EXERCISE GOAL> A verbatim copy is needed of the lines below from the one containing "13. Credits approved" up to and including the one containing "16. Any and/or", excluding pictures.

DATASET>
=== Section Start ===
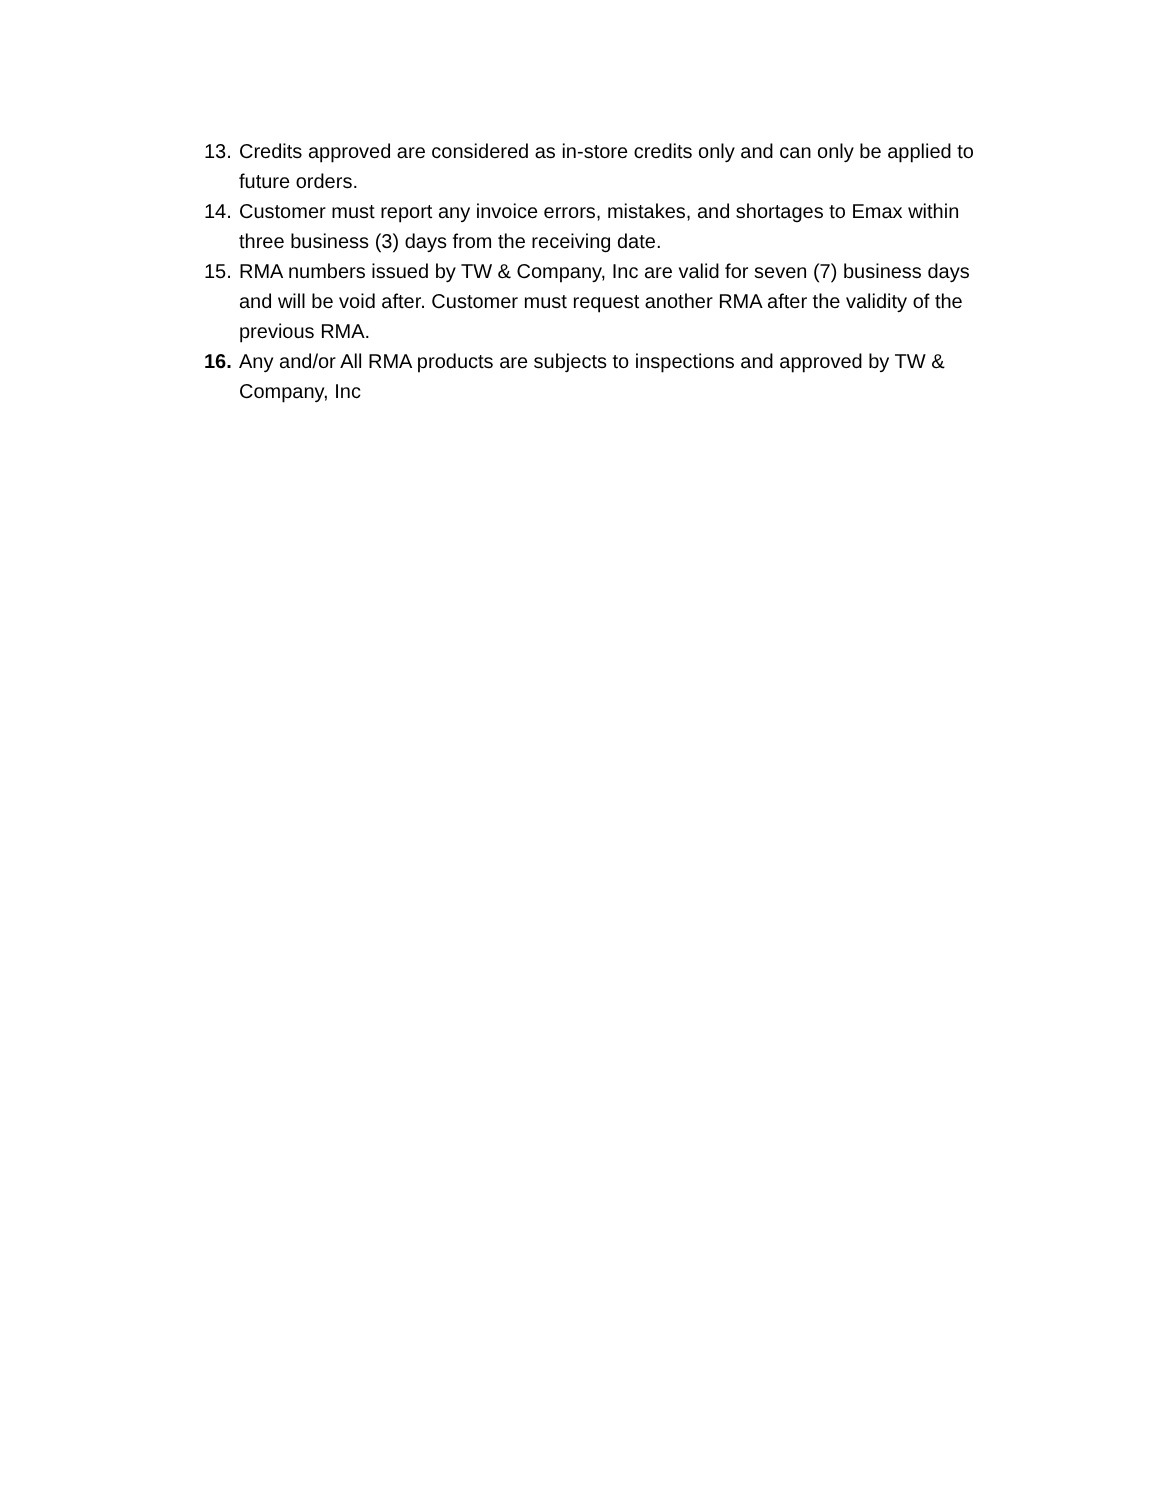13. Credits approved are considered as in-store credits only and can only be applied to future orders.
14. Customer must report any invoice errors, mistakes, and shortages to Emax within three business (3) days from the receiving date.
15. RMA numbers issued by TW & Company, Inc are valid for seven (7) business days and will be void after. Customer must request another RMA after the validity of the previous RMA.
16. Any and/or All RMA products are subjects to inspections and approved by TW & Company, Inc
=== Section End ===
=== Section Start ===
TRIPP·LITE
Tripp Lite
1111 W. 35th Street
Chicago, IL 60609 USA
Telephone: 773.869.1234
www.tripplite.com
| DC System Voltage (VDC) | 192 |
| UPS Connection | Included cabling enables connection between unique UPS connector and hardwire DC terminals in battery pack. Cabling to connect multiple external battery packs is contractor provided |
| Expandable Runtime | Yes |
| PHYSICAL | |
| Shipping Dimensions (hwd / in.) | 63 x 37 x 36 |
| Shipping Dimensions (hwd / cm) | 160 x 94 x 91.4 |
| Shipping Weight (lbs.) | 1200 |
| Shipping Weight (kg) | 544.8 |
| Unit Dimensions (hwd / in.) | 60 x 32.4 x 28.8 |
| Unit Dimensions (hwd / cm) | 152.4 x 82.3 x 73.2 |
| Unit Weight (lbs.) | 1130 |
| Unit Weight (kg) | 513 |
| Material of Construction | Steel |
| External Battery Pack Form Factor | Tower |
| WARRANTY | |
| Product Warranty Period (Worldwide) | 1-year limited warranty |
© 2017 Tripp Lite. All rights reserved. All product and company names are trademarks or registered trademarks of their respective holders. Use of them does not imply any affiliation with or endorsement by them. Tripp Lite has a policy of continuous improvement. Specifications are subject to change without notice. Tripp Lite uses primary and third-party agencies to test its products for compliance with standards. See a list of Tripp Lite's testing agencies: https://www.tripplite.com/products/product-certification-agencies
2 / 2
=== Section End ===
TASK RESULT>
13. Credits approved are considered as in-store credits only and can only be applied to future orders.
14. Customer must report any invoice errors, mistakes, and shortages to Emax within three business (3) days from the receiving date.
15. RMA numbers issued by TW & Company, Inc are valid for seven (7) business days and will be void after. Customer must request another RMA after the validity of the previous RMA.
16. Any and/or All RMA products are subjects to inspections and approved by TW & Company, Inc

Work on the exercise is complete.